The current public health crisis has brought this into sharp relief: how can anyone self isolate or shield when they are sharing basic facilities such as a bathroom or a kitchen; what happens where a fellow resident of the hostel is not practising social distancing?
The government has provided some limited guidance on this issue.
“If someone is unwell, they should minimise visiting shared spaces such as kitchens, bathrooms and sitting areas as much as possible, and keep shared spaces well ventilated if possible. They should aim to keep 2 metres from other people and not share a bed with another person.”
We could all be forgiven for reading that twice and, perhaps, concluding that it is drafted by someone who has only paper-based knowledge of a hostel and flimsy grasp of the severity of the current pandemic. A homeless single parent with two children living in one room in a hostel with shared facilities who becomes symptomatic cannot minimise visits to shared spaces and cannot avoid sharing a bed with the children if only one bed is provided. Likewise, a “vulnerable” person for the purposes of the Coronavirus Regulations cannot stop using communal facilities nor force co-residents to comply with social distancing.
But does any of that render the accommodation unsuitable? The Court of Appeal has been clear that suitability is to be judged “to a Wednesbury minimum level of suitability in the nature, location and standard of condition of the accommodation having regard to the circumstances of the applicant” (Auld LJ in Codona v Mid-Bedfordshire DC [2004] EWCA Civ 925).
Plainly the circumstances of the applicant include their health and the threat to the individual – consider cases of violence from a neighbour and section 177 of the 1996 Act. It has to be arguable that being unable to use communal facilities renders accommodation unsuitable. It likewise has to be arguable that occupying property which prevents compliance with government public health guidance is unsuitable.
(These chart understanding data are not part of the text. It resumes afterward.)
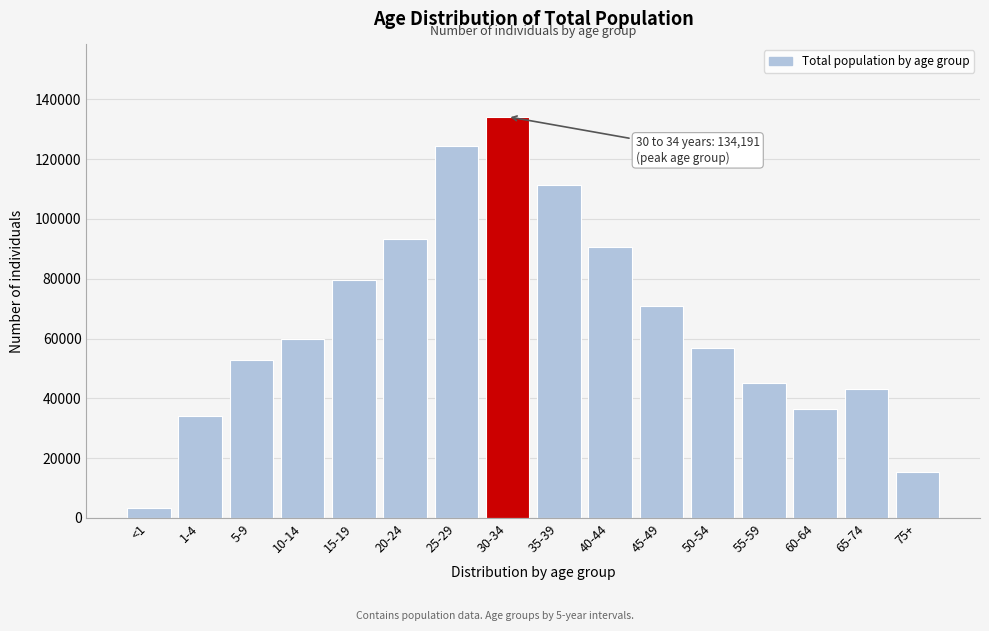

Reading right to left, what are all the values shown in this chart?

15517	43179	36581	45289	56705	70846	90458	111216	134191	124337	93150	79616	59800	52874	34079	3188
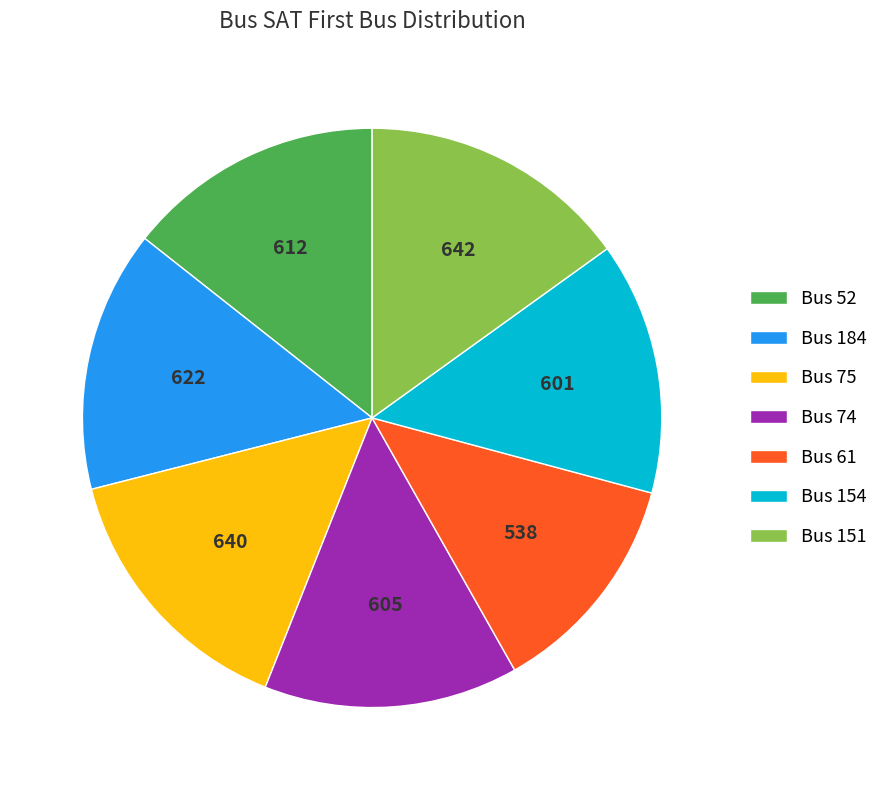

How many segments does this pie chart have?

7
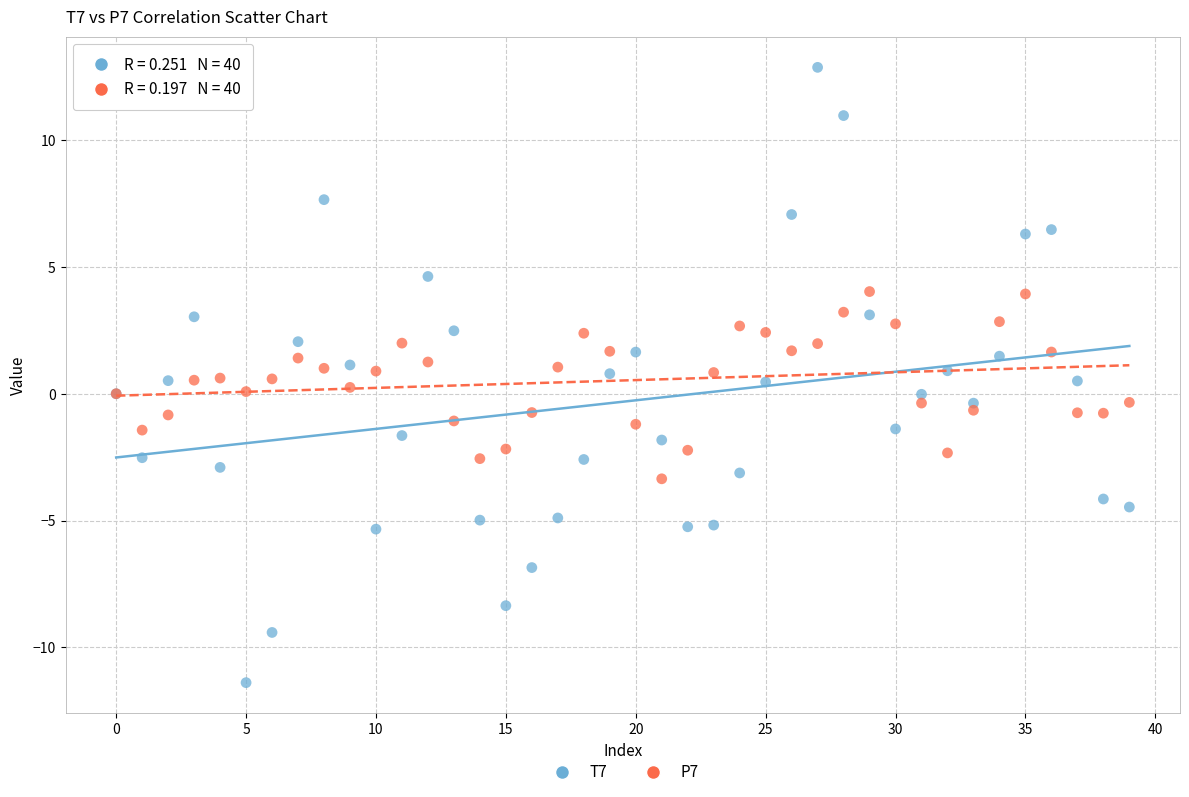

Which series reaches the minimum Y coordinate?

T7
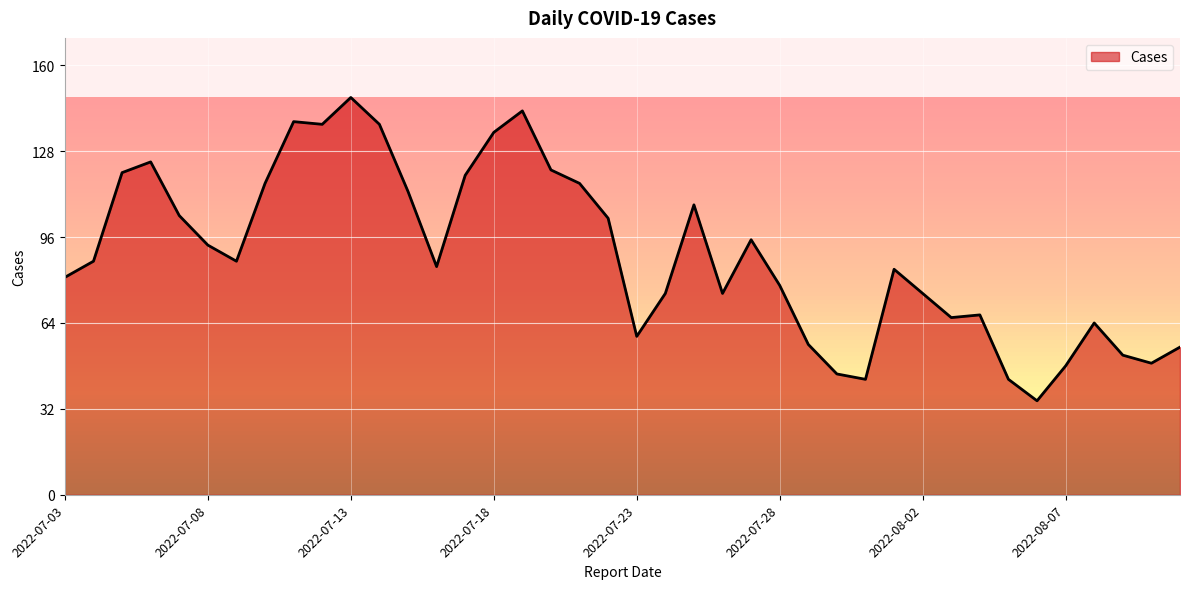

What is the greatest value displayed?

148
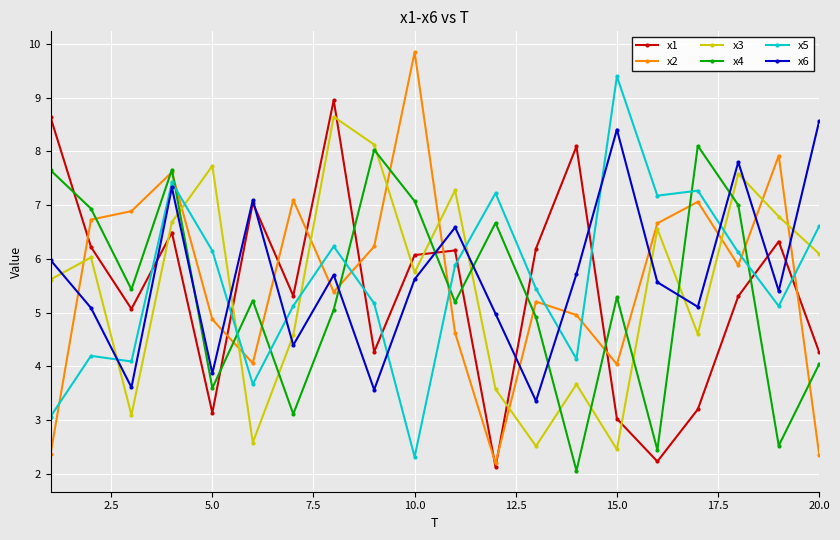

True or false: x6 and x2 cross at least once.

True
One difficulty, however, is that the definition of “vulnerable” in the Regulations almost certainly encompasses a disproportionate number of homeless people and to suggest that hostel accommodation is incapable of being suitable is unrealistic. Likewise, there is a respectable argument that a local authority cannot be responsible for the actions of other occupants if they are taking all the steps they can to ensure compliance by residents with the government requirements.
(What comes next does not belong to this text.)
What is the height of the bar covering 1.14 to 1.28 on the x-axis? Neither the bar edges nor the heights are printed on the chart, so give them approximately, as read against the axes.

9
Perhaps the answer lies in housing management: local authorities frequently use the transient nature of temporary accommodation as a basis for justifying derogation from the usual protections afforded to tenants (see R (ZH and CN) v LB of Newham and LB of Lewisham [2014] UKSC 62). That has always been at best a theoretical concept, perhaps now is the time to use it to ensure that those in shared accommodation are those who do not require self-isolation.